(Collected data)
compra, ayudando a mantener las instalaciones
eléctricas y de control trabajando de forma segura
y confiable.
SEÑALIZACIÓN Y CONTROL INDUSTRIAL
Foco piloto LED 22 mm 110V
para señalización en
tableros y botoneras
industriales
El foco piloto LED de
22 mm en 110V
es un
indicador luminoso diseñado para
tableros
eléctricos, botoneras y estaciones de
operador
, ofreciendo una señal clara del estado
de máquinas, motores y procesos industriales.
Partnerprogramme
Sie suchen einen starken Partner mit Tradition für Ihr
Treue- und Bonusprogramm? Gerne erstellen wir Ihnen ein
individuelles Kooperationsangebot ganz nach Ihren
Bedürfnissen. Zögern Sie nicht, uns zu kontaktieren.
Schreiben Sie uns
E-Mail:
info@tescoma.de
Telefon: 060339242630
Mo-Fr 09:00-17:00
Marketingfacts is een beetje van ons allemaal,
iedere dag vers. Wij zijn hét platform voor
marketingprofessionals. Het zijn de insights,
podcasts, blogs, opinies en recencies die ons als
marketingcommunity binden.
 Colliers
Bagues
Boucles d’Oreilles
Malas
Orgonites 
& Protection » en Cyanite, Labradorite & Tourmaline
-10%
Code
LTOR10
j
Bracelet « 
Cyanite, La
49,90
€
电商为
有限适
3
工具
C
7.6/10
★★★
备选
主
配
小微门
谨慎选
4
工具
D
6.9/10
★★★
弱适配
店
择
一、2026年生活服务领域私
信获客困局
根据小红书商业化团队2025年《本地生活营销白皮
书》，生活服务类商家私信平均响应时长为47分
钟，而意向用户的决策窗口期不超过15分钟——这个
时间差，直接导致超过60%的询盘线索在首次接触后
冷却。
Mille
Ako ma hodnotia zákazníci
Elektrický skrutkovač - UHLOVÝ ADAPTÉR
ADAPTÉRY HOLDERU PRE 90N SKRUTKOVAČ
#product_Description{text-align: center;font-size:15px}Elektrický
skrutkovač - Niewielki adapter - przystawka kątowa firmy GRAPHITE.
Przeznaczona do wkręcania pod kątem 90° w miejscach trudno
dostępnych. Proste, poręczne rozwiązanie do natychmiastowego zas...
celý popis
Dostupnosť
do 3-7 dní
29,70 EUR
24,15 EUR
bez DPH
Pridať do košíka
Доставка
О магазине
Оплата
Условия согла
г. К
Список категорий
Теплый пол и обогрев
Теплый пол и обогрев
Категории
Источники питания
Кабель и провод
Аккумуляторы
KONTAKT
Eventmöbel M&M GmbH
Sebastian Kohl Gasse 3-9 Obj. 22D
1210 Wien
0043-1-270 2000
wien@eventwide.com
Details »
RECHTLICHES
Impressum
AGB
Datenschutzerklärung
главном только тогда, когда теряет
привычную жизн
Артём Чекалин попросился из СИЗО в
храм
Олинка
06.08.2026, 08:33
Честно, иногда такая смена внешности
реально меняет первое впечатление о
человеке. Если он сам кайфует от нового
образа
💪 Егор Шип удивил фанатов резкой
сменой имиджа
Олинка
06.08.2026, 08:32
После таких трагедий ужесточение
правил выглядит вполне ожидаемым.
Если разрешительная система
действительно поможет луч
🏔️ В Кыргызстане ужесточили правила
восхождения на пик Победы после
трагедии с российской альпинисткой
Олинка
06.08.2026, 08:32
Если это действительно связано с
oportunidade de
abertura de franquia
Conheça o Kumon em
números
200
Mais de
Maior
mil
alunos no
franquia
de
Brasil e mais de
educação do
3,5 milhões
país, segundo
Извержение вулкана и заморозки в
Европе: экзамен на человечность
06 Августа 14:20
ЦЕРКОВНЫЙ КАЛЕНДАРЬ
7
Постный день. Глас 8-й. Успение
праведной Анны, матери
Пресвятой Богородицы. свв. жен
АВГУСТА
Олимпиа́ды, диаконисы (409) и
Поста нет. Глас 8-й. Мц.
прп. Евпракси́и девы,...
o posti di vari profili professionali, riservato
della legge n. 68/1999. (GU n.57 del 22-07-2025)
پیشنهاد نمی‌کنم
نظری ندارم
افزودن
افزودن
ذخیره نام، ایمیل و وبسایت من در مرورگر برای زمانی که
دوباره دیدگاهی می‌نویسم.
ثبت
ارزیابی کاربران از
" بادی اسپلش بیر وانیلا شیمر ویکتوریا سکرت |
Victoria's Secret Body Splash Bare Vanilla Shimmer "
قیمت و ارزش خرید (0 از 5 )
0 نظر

==

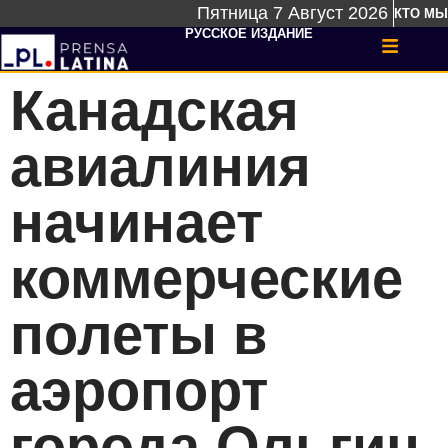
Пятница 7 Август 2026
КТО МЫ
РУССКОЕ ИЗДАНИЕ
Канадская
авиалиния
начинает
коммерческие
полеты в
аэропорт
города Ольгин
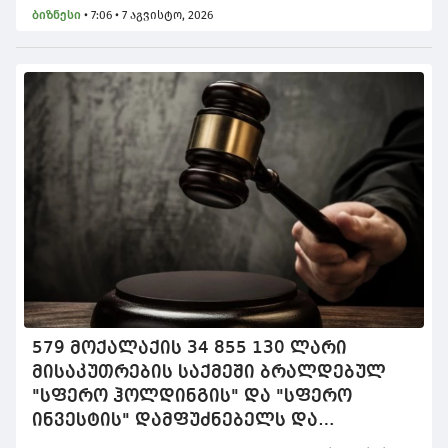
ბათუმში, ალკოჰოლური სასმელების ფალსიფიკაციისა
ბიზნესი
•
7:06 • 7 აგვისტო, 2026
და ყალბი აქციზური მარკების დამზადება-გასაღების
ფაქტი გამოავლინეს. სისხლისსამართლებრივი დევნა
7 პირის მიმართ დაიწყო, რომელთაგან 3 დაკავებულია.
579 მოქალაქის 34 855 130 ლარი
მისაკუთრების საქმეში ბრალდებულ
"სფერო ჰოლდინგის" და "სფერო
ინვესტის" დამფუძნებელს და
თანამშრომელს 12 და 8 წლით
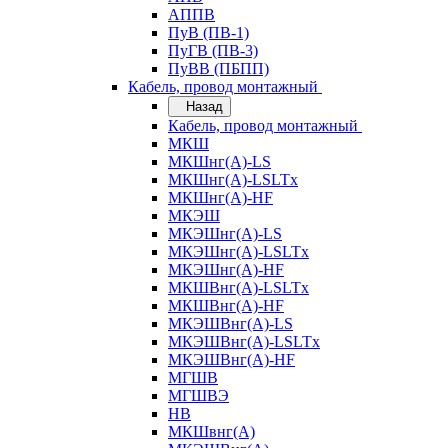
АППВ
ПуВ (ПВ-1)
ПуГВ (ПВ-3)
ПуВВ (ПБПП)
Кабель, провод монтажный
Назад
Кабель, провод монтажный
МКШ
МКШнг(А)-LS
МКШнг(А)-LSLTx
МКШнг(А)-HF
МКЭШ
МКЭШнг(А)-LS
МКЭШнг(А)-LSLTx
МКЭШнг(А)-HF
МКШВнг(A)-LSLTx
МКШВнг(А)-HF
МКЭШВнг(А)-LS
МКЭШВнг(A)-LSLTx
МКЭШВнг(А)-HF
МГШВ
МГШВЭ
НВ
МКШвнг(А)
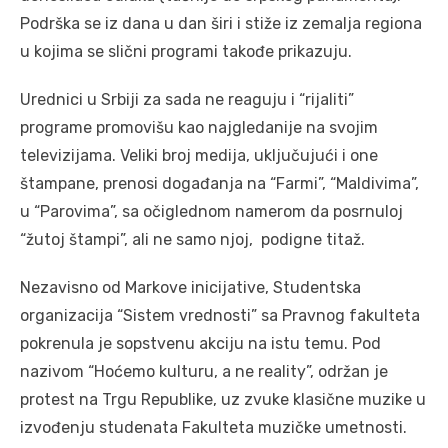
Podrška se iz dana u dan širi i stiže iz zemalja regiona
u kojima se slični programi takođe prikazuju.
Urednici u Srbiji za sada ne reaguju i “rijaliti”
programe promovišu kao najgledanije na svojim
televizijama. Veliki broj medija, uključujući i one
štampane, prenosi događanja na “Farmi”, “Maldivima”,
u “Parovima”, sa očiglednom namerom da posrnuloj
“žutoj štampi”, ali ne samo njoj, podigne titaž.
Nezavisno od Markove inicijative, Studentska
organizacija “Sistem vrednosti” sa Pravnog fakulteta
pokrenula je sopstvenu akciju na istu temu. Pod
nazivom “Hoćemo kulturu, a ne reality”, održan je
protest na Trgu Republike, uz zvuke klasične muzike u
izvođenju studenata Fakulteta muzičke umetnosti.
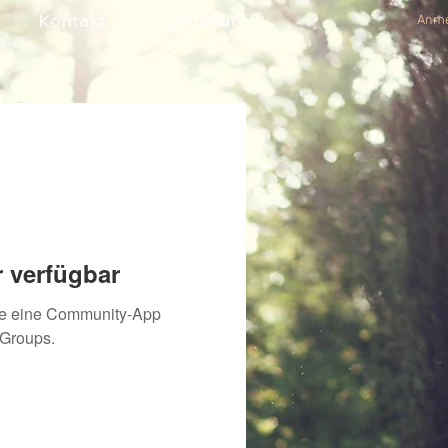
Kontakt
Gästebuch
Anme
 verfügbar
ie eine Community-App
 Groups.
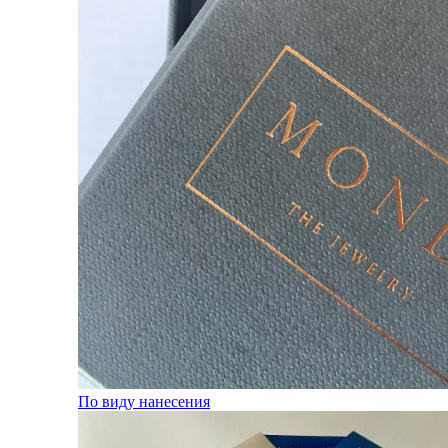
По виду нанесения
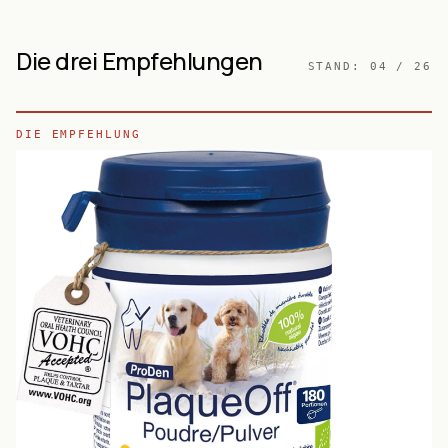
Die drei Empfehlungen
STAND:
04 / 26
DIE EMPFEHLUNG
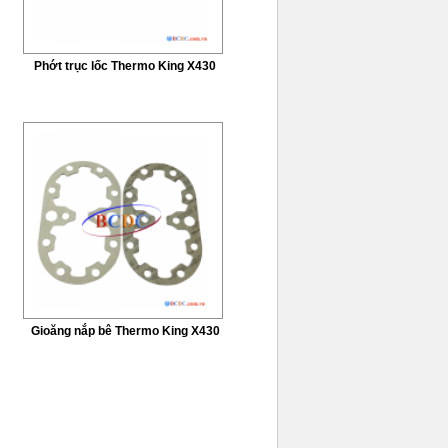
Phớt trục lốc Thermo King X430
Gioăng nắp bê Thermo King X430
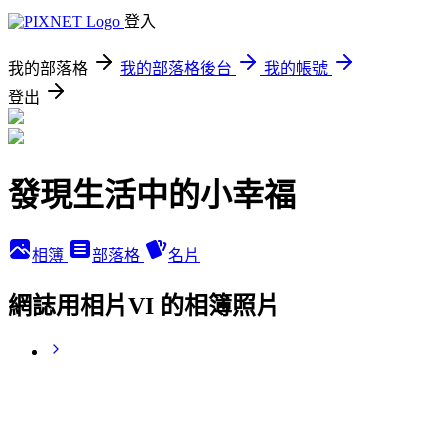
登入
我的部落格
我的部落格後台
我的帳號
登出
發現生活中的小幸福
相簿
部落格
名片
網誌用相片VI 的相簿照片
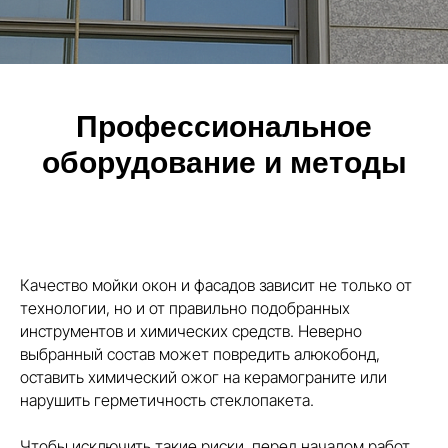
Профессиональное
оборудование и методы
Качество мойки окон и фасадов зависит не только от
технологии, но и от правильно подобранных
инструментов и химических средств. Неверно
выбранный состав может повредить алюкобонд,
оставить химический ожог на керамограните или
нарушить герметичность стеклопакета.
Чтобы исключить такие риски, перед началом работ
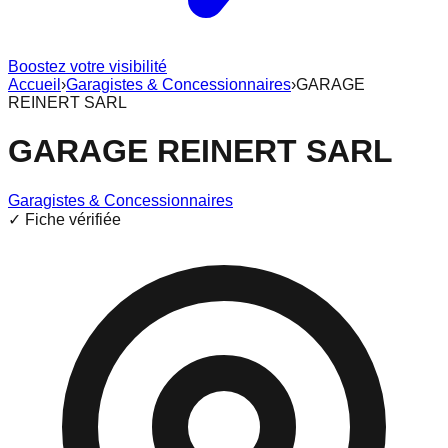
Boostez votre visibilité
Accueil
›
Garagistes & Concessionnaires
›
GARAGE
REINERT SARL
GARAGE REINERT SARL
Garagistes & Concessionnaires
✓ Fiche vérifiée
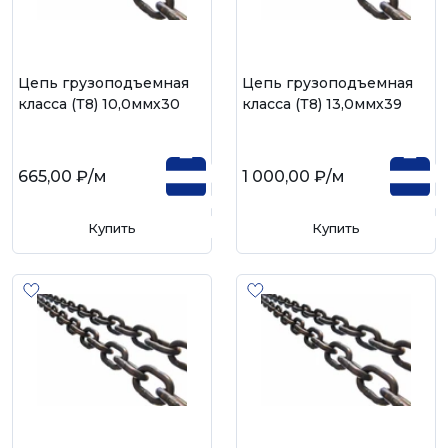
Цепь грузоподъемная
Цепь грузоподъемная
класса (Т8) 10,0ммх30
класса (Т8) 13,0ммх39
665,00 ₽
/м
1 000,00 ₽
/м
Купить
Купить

## THE TASK
Copy out exactly the lines above beginning with the line that contains "МКЭШнг(А)-HF" and finishing with the line that contains "namerom da posrnuloj", including both; leave the pictures out.

## TASK SOLUTION
МКЭШнг(А)-HF
МКШВнг(A)-LSLTx
МКШВнг(А)-HF
МКЭШВнг(А)-LS
МКЭШВнг(A)-LSLTx
МКЭШВнг(А)-HF
МГШВ
МГШВЭ
НВ
МКШвнг(А)
Podrška se iz dana u dan širi i stiže iz zemalja regiona
u kojima se slični programi takođe prikazuju.
Urednici u Srbiji za sada ne reaguju i “rijaliti”
programe promovišu kao najgledanije na svojim
televizijama. Veliki broj medija, uključujući i one
štampane, prenosi događanja na “Farmi”, “Maldivima”,
u “Parovima”, sa očiglednom namerom da posrnuloj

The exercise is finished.